### Required work
Collect every line of the records that contains the string "quatre", matching case exactly.
(Provided data)
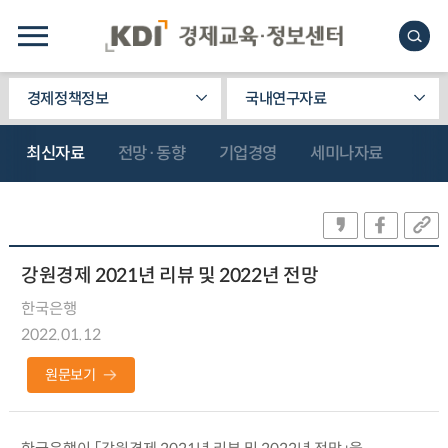
경제정책정보
국내연구자료
최신자료
전망·동향
기업경영
세미나자료
강원경제 2021년 리뷰 및 2022년 전망
한국은행
2022.01.12
원문보기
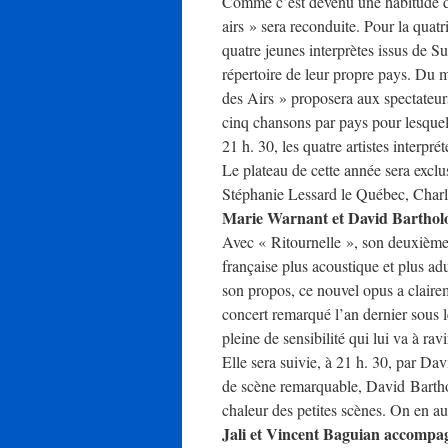
Comme c’est devenu une habitude d
airs » sera reconduite. Pour la quat
quatre jeunes interprètes issus de S
répertoire de leur propre pays. Du 
des Airs » proposera aux spectateurs
cinq chansons par pays pour lesquell
21 h. 30, les quatre artistes interpr
Le plateau de cette année sera excl
Stéphanie Lessard le Québec, Charl
Marie Warnant et David Bartho
Avec « Ritournelle », son deuxième
française plus acoustique et plus ad
son propos, ce nouvel opus a claire
concert remarqué l’an dernier sous 
pleine de sensibilité qui lui va à rav
Elle sera suivie, à 21 h. 30, par 
de scène remarquable, David Barthol
chaleur des petites scènes. On en aur
Jali et Vincent Baguian accomp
(End Provided data)
### Exercise result
quatre jeunes interprètes issus de S
21 h. 30, les quatre artistes interpr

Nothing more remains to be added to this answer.